§ **What to do**: For this listing, the lines between the one holding "Figure 7 . The" and the one holding "Figure 9. No", inclusive, must be set down exactly.

§ **Supplied material**:
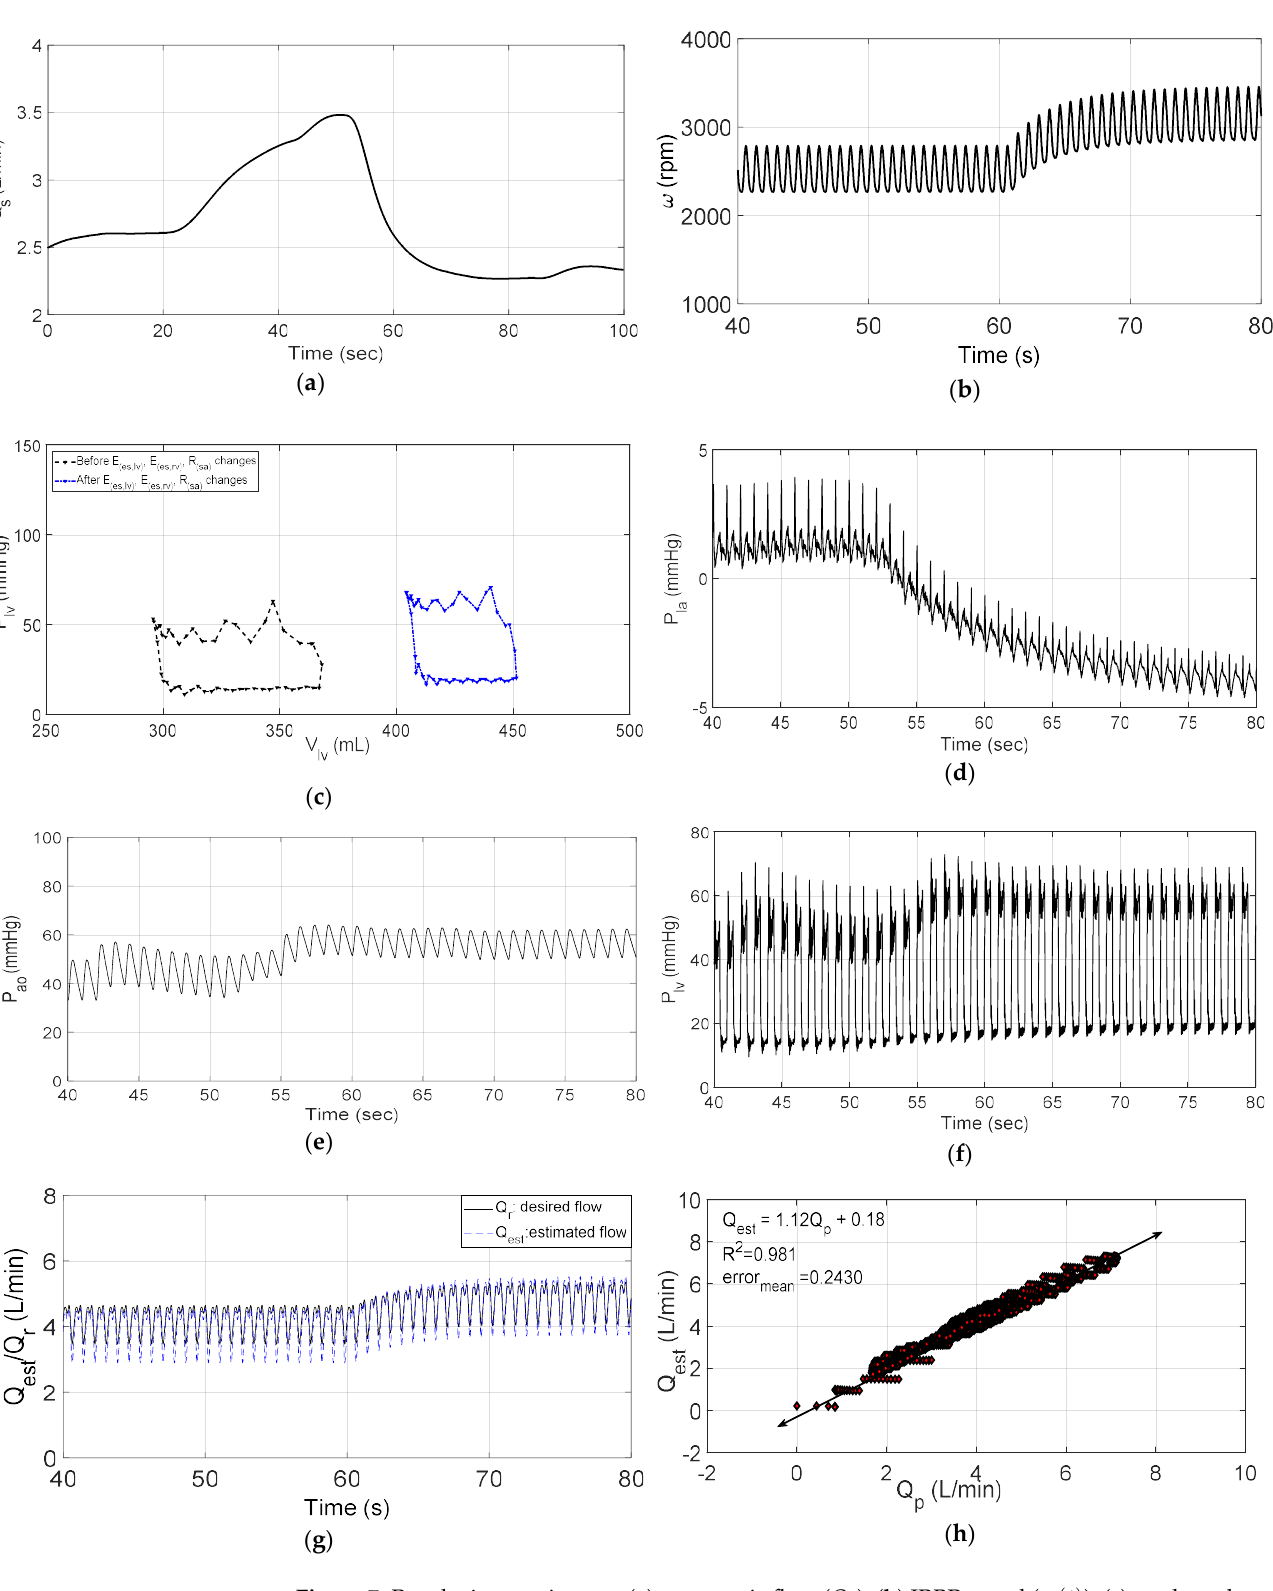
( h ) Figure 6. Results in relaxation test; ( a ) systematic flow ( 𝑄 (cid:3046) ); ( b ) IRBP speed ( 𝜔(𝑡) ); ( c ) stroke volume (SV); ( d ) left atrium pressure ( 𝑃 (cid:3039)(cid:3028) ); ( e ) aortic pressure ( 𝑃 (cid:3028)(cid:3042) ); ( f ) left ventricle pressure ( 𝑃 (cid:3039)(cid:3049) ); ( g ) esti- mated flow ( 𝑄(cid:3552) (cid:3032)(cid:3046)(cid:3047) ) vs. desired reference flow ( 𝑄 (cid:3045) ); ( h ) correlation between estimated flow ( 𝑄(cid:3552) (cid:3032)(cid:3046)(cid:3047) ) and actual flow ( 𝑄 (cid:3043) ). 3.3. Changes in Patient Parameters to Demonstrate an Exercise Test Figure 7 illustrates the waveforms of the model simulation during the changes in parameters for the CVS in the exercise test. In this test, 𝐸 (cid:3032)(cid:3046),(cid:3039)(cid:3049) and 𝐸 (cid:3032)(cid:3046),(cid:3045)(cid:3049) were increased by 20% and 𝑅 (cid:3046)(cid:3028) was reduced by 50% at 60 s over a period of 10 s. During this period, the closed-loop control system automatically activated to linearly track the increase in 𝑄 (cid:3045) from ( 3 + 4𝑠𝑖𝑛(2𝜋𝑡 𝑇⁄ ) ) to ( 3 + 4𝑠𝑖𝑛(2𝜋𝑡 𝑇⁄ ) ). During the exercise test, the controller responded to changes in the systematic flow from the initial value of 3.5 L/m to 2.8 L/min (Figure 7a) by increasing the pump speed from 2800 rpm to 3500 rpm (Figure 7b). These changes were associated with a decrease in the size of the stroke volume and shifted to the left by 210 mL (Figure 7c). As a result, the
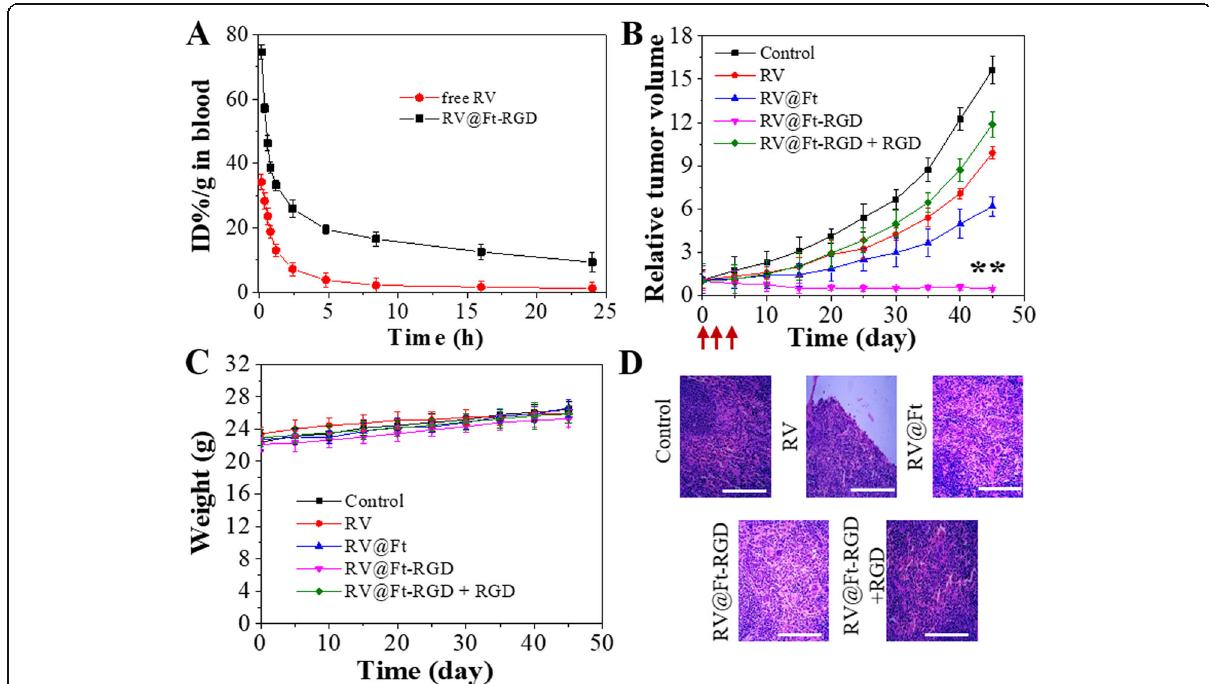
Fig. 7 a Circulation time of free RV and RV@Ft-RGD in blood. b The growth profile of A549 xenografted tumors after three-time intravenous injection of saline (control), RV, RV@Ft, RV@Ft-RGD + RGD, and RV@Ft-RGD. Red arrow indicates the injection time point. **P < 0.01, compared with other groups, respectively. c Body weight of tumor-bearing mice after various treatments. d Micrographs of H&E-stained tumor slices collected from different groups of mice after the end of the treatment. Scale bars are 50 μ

...

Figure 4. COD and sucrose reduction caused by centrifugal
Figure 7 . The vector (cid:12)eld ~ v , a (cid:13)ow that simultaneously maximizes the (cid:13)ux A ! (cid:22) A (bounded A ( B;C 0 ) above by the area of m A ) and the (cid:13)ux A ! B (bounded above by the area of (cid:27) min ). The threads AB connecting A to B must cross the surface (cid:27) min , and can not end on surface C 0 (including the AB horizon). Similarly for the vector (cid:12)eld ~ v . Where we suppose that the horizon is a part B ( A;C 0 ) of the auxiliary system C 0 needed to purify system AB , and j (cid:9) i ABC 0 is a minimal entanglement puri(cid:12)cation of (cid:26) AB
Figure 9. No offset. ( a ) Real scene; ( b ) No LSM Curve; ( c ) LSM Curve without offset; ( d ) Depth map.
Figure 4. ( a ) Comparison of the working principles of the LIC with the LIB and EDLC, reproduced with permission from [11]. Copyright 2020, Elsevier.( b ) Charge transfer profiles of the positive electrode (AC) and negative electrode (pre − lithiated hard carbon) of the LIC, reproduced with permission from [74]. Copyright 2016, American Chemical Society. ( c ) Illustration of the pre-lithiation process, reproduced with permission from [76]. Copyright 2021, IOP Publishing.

--

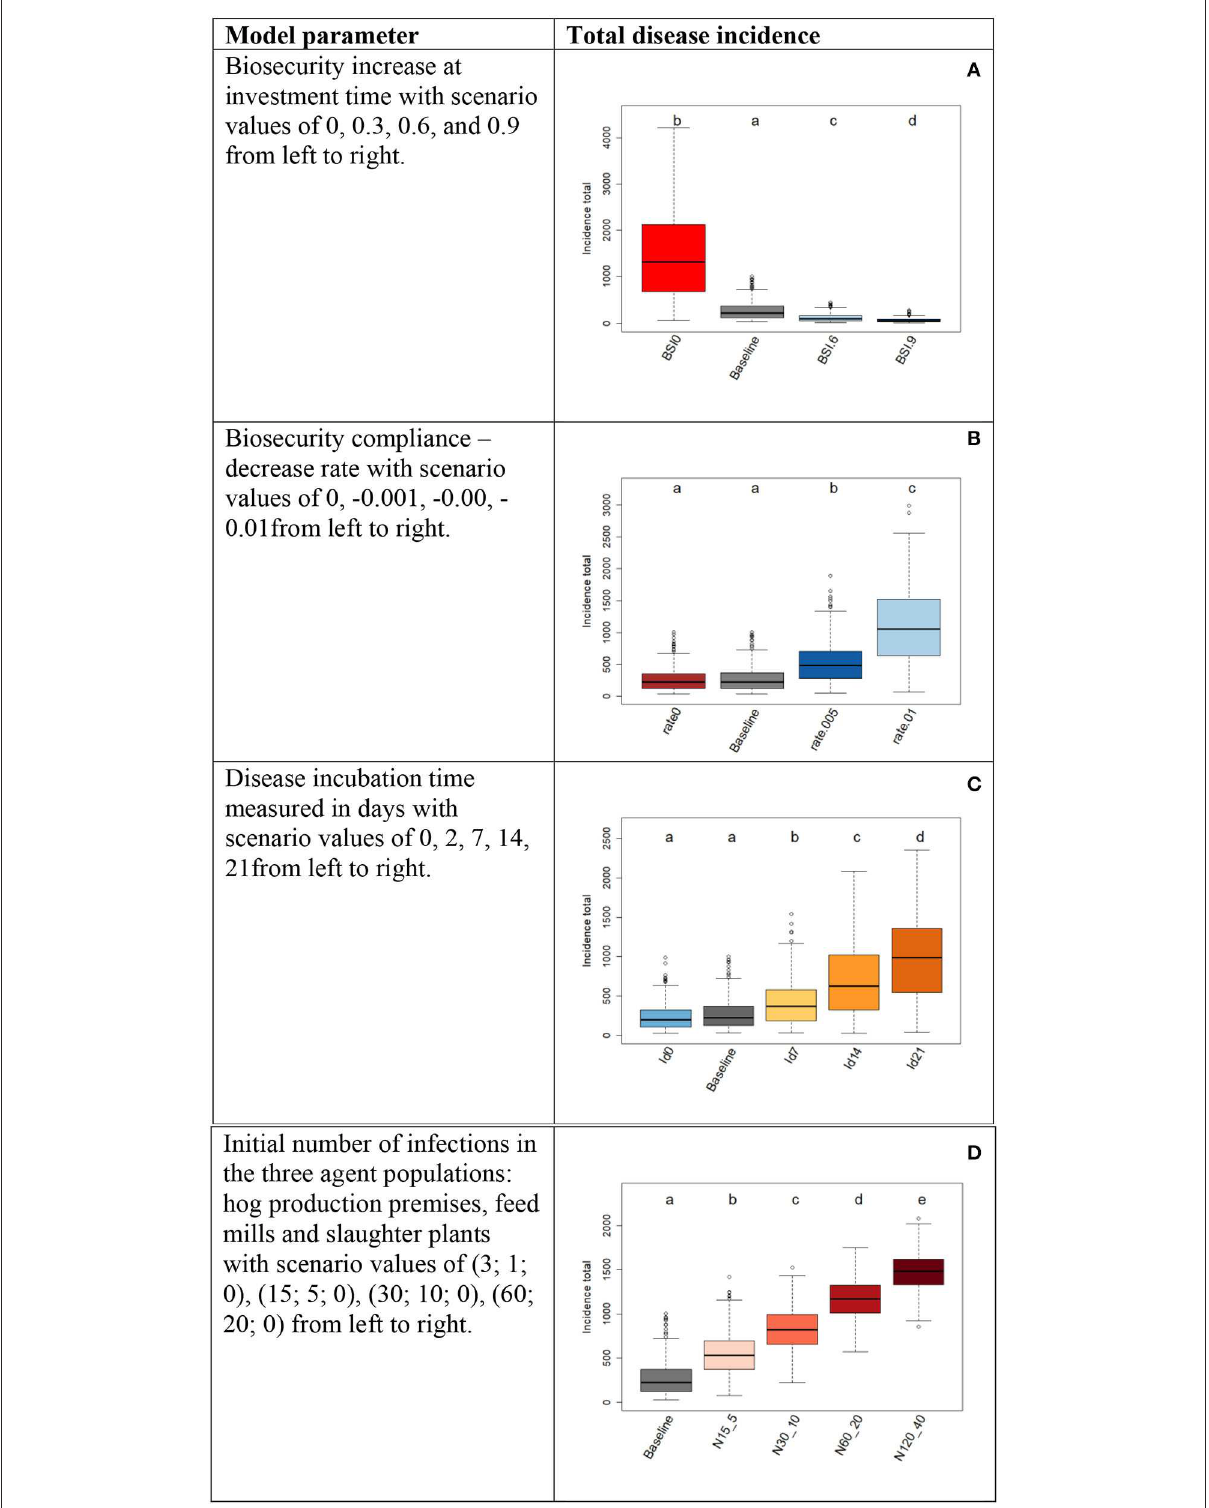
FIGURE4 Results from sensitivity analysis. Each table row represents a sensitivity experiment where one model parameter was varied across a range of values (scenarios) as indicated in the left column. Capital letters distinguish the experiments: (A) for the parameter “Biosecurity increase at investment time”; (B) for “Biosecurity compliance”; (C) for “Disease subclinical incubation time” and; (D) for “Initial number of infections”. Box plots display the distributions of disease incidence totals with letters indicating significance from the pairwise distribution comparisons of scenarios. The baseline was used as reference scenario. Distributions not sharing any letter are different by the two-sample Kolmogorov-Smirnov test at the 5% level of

§ **Exercise result**:
Figure 7 . The vector (cid:12)eld ~ v , a (cid:13)ow that simultaneously maximizes the (cid:13)ux A ! (cid:22) A (bounded A ( B;C 0 ) above by the area of m A ) and the (cid:13)ux A ! B (bounded above by the area of (cid:27) min ). The threads AB connecting A to B must cross the surface (cid:27) min , and can not end on surface C 0 (including the AB horizon). Similarly for the vector (cid:12)eld ~ v . Where we suppose that the horizon is a part B ( A;C 0 ) of the auxiliary system C 0 needed to purify system AB , and j (cid:9) i ABC 0 is a minimal entanglement puri(cid:12)cation of (cid:26) AB
Figure 9. No offset. ( a ) Real scene; ( b ) No LSM Curve; ( c ) LSM Curve without offset; ( d ) Depth map.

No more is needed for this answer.